[Haskell-cafe] Haskell as data manipulation language?
dimitry at golubovsky.org
Tue Dec 7 22:00:21 EST 2004
Graham & All,
Graham Klyne wrote:
> 1. The lack of variables in Haskell isn't a problem so much as an
> opportunity to think in new and interesting ways.
What I was trying to say: where in imperative languages there is a
boundary between in-memory computations and I/O, equivalent semantic
boundary in functional languages is between stateful and stateless. I.
e. functional programming is a stateless way to control stateful world
(remember state-of-the-world-p? :)
> 2. I think that when you talk about "versioning", you come close to a
> useful way of thinking about mutable data in Haskell. My understanding
> is that the "classical" way (i.e. pre-monads) to think of mutable values
> in functional languages was to model them as a time-sequence of
> intermediate values, where a function to "update a state" returns the
> next value in that sequence. Expressed this way, a practical problem
> arises that the intermediate values don't (necessarily) go away,
> creating a potential for exploding storage requirements. (If, as with
> document versioning, you want to keep the intermediate values, then you
> need to figure a way to live with this; value sharing in pure
> functional languages is a big help here.) But often one is only
> interested in the "latest" or "current" value in the time-sequence.
> Monads provide a way of capturing this: the state is implicitly
> threaded through a sequence of computations (e.g. the expressions in a
> do-list), with old versions thrown away as new ones are created (unless
> the state is explicitly saved, which is not always possible).
I was writing about the same, but applied to persistent storage.
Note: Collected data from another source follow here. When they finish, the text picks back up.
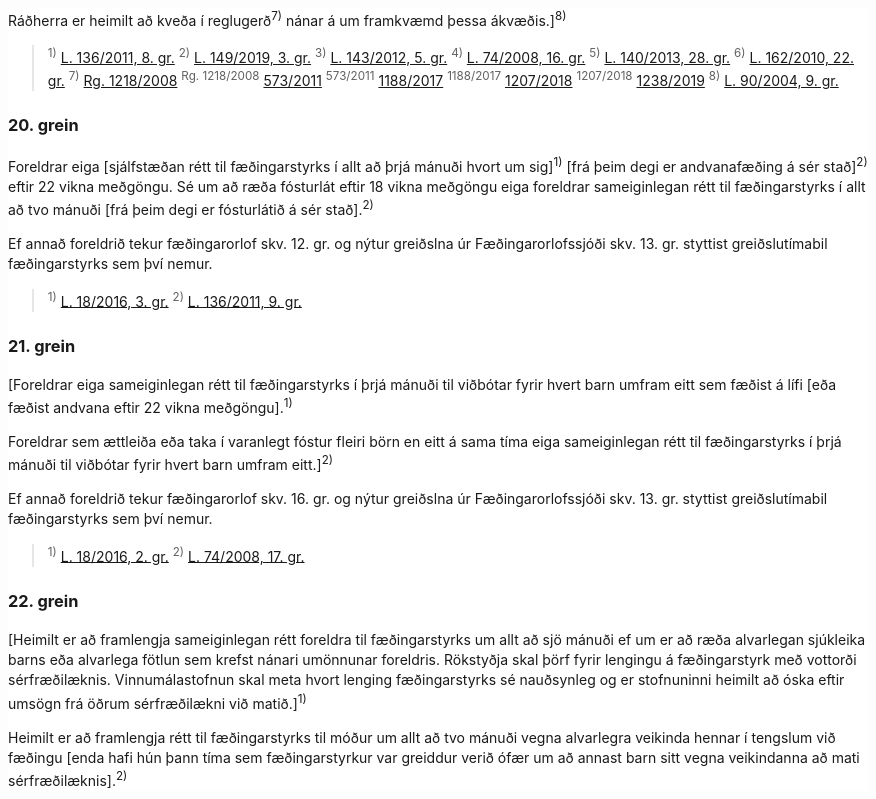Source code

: Ráðherra er heimilt að kveða í reglugerð<sup>7)</sup> nánar á um framkvæmd þessa ákvæðis.]<sup>8)</sup> 

> <sup>1)</sup> [L. 136/2011, 8. gr.](https://althingi.is/altext/stjt/2011.136.html) <sup>2)</sup> [L. 149/2019, 3. gr.](https://althingi.is/altext/stjt/2019.149.html) <sup>3)</sup> [L. 143/2012, 5. gr.](https://althingi.is/altext/stjt/2012.143.html) <sup>4)</sup> [L. 74/2008, 16. gr.](https://althingi.is/altext/stjt/2008.074.html) <sup>5)</sup> [L. 140/2013, 28. gr.](https://althingi.is/altext/stjt/2013.140.html) <sup>6)</sup> [L. 162/2010, 22. gr.](https://althingi.is/altext/stjt/2010.162.html) <sup>7)</sup> [Rg. 1218/2008](https://althingi.ishttps://www.reglugerd.is/reglugerdir/allar/nr/1218-2008) <sup>Rg. 1218/2008</sup> [573/2011](https://althingi.ishttps://www.reglugerd.is/reglugerdir/allar/nr/573-2011) <sup>573/2011</sup> [1188/2017](https://althingi.ishttps://www.reglugerd.is/reglugerdir/allar/nr/1188-2017) <sup>1188/2017</sup> [1207/2018](https://althingi.ishttps://www.reglugerd.is/reglugerdir/allar/nr/1207-2018) <sup>1207/2018</sup> [1238/2019](https://althingi.ishttps://www.reglugerd.is/reglugerdir/allar/nr/1238-2019) <sup>8)</sup> [L. 90/2004, 9. gr.](https://althingi.is/altext/stjt/2004.090.html)

### 20. grein



Foreldrar eiga [sjálfstæðan rétt til fæðingarstyrks í allt að þrjá mánuði hvort um sig]<sup>1)</sup> [frá þeim degi er andvanafæðing á sér stað]<sup>2)</sup> eftir 22 vikna meðgöngu. Sé um að ræða fósturlát eftir 18 vikna meðgöngu eiga foreldrar sameiginlegan rétt til fæðingarstyrks í allt að tvo mánuði [frá þeim degi er fósturlátið á sér stað].<sup>2)</sup> 

Ef annað foreldrið tekur fæðingarorlof skv. 12. gr. og nýtur greiðslna úr Fæðingarorlofssjóði skv. 13. gr. styttist greiðslutímabil fæðingarstyrks sem því nemur.

> <sup>1)</sup> [L. 18/2016, 3. gr.](https://althingi.is/altext/stjt/2016.018.html) <sup>2)</sup> [L. 136/2011, 9. gr.](https://althingi.is/altext/stjt/2011.136.html)

### 21. grein



[Foreldrar eiga sameiginlegan rétt til fæðingarstyrks í þrjá mánuði til viðbótar fyrir hvert barn umfram eitt sem fæðist á lífi [eða fæðist andvana eftir 22 vikna meðgöngu].<sup>1)</sup> 

Foreldrar sem ættleiða eða taka í varanlegt fóstur fleiri börn en eitt á sama tíma eiga sameiginlegan rétt til fæðingarstyrks í þrjá mánuði til viðbótar fyrir hvert barn umfram eitt.]<sup>2)</sup> 

Ef annað foreldrið tekur fæðingarorlof skv. 16. gr. og nýtur greiðslna úr Fæðingarorlofssjóði skv. 13. gr. styttist greiðslutímabil fæðingarstyrks sem því nemur.

> <sup>1)</sup> [L. 18/2016, 2. gr.](https://althingi.is/altext/stjt/2016.018.html) <sup>2)</sup> [L. 74/2008, 17. gr.](https://althingi.is/altext/stjt/2008.074.html)

### 22. grein



[Heimilt er að framlengja sameiginlegan rétt foreldra til fæðingarstyrks um allt að sjö mánuði ef um er að ræða alvarlegan sjúkleika barns eða alvarlega fötlun sem krefst nánari umönnunar foreldris. Rökstyðja skal þörf fyrir lengingu á fæðingarstyrk með vottorði sérfræðilæknis. Vinnumálastofnun skal meta hvort lenging fæðingarstyrks sé nauðsynleg og er stofnuninni heimilt að óska eftir umsögn frá öðrum sérfræðilækni við matið.]<sup>1)</sup> 

Heimilt er að framlengja rétt til fæðingarstyrks til móður um allt að tvo mánuði vegna alvarlegra veikinda hennar í tengslum við fæðingu [enda hafi hún þann tíma sem fæðingarstyrkur var greiddur verið ófær um að annast barn sitt vegna veikindanna að mati sérfræðilæknis].<sup>2)</sup> 
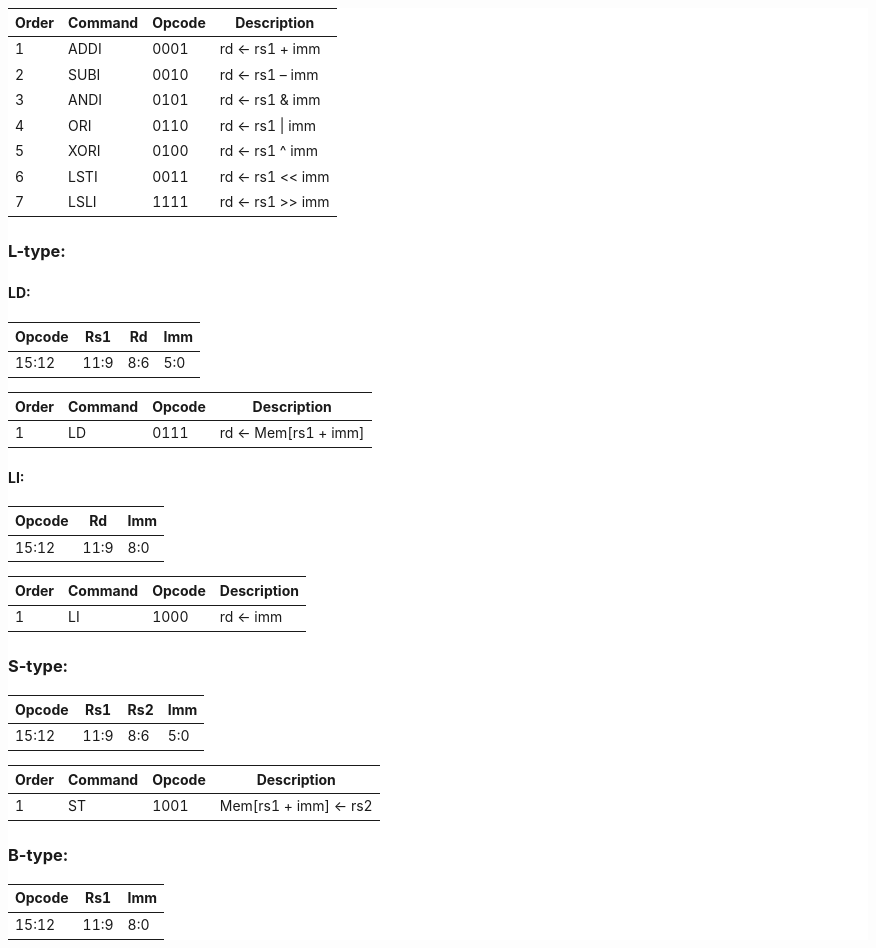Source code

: | Order | Command  | Opcode | Description          |
|-------|----------|--------|----------------------|
| 1     | ADDI     | 0001   | rd ← rs1 + imm       |
| 2     | SUBI     | 0010   | rd ← rs1 – imm       |
| 3     | ANDI     | 0101   | rd ← rs1 & imm       |
| 4     | ORI      | 0110   | rd ← rs1 \| imm      |
| 5     | XORI     | 0100   | rd ← rs1 ^ imm       |
| 6     | LSTI     | 0011   | rd ← rs1 << imm      |
| 7     | LSLI     | 1111   | rd ← rs1 >> imm      |

### L-type:
#### LD:
| Opcode | Rs1  | Rd  | Imm   |
|--------|------|------|------|
| 15:12  | 11:9 | 8:6  | 5:0  |

| Order | Command | Opcode | Description           |
|-------|---------|--------|-----------------------|
| 1     | LD      | 0111   | rd ← Mem[rs1 + imm]   |
#### LI:
| Opcode | Rd  | Imm   |
|--------|-----|-------|
| 15:12  | 11:9 | 8:0  |

| Order | Command | Opcode | Description           |
|-------|---------|--------|-----------------------|
| 1     | LI      |1000    | rd ← imm              |

### S-type:
| Opcode | Rs1  | Rs2  | Imm   |
|--------|------|------|------|
| 15:12  | 11:9 | 8:6  | 5:0  |

| Order | Command | Opcode | Description           |
|-------|---------|--------|-----------------------|
| 1     | ST      | 1001   | Mem[rs1 + imm] ← rs2  |

### B-type:
| Opcode | Rs1  | Imm   |
|--------|-----|--------|
| 15:12  | 11:9 | 8:0   |
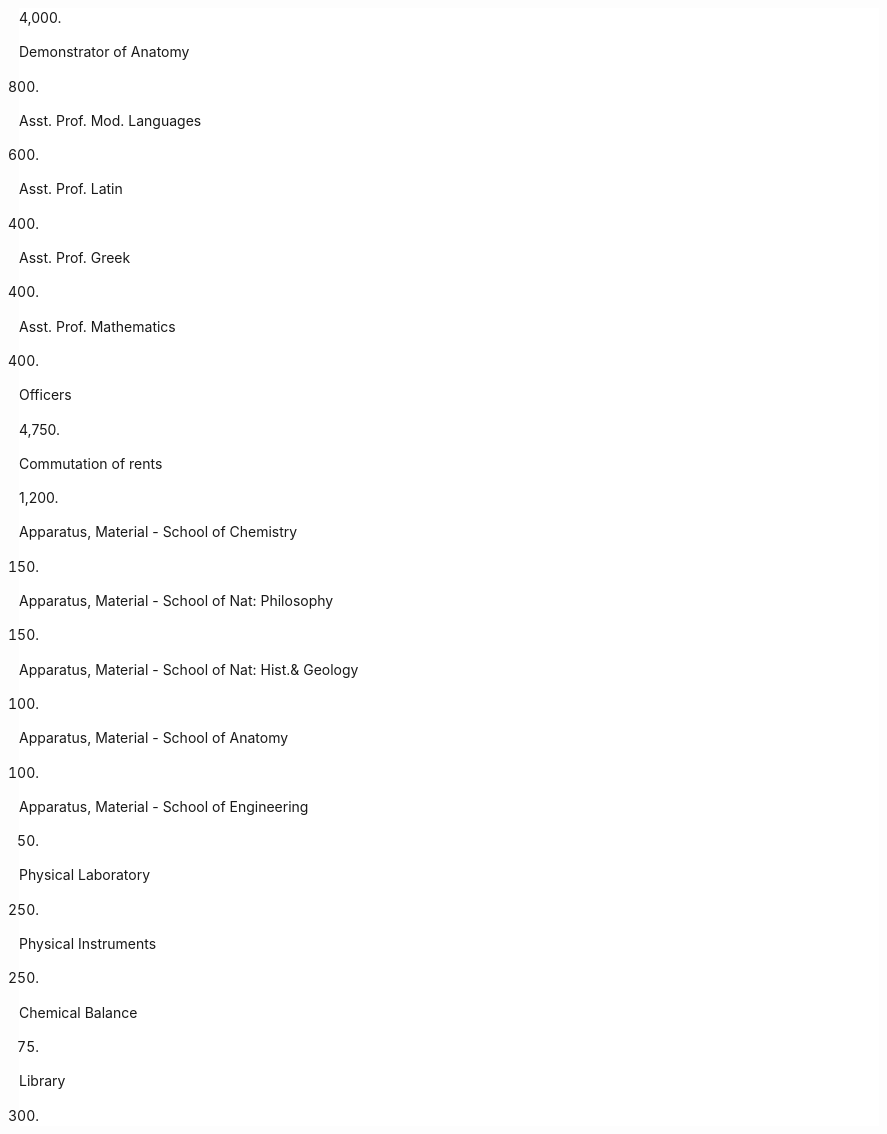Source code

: 4,000.

Demonstrator of Anatomy

800.

Asst. Prof. Mod. Languages

600.

Asst. Prof. Latin

400.

Asst. Prof. Greek

400.

Asst. Prof. Mathematics

400.

Officers

4,750.

Commutation of rents

1,200.

Apparatus, Material - School of Chemistry

150.

Apparatus, Material - School of Nat: Philosophy

150.

Apparatus, Material - School of Nat: Hist.& Geology

100.

Apparatus, Material - School of Anatomy

100.

Apparatus, Material - School of Engineering

50.

Physical Laboratory

250.

Physical Instruments

250.

Chemical Balance

75.

Library

300.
I meant that to store a new version, it is sufficient just to store a
seralized compiled expression which being applied to version N of an
object evaluates to its version N+1. In other words, store updates
lazily. If there are too many stored versions (or lazy evaluation takes
too much time), then at some moment of time the whole expression
(spanning down to the oldest stored version) may be deserialized, forced
to evaluate, serialized, and stored. Older versions may be discarded
after that (unless any other objects refer to them directly).
P.S. A question to those who needs mutable variables: has anybody tried
Manuel Chakravarty's Haskell Ports Library?
I spotted it today, but had no time to look at the code and/or try it.
According to its (rather sketchy) documentation, this library provides
some mechanisms to simulate varying values as time-sequences (lazy streams?)
Can anyone tell wether it is more/less functional/efficient than IORefs?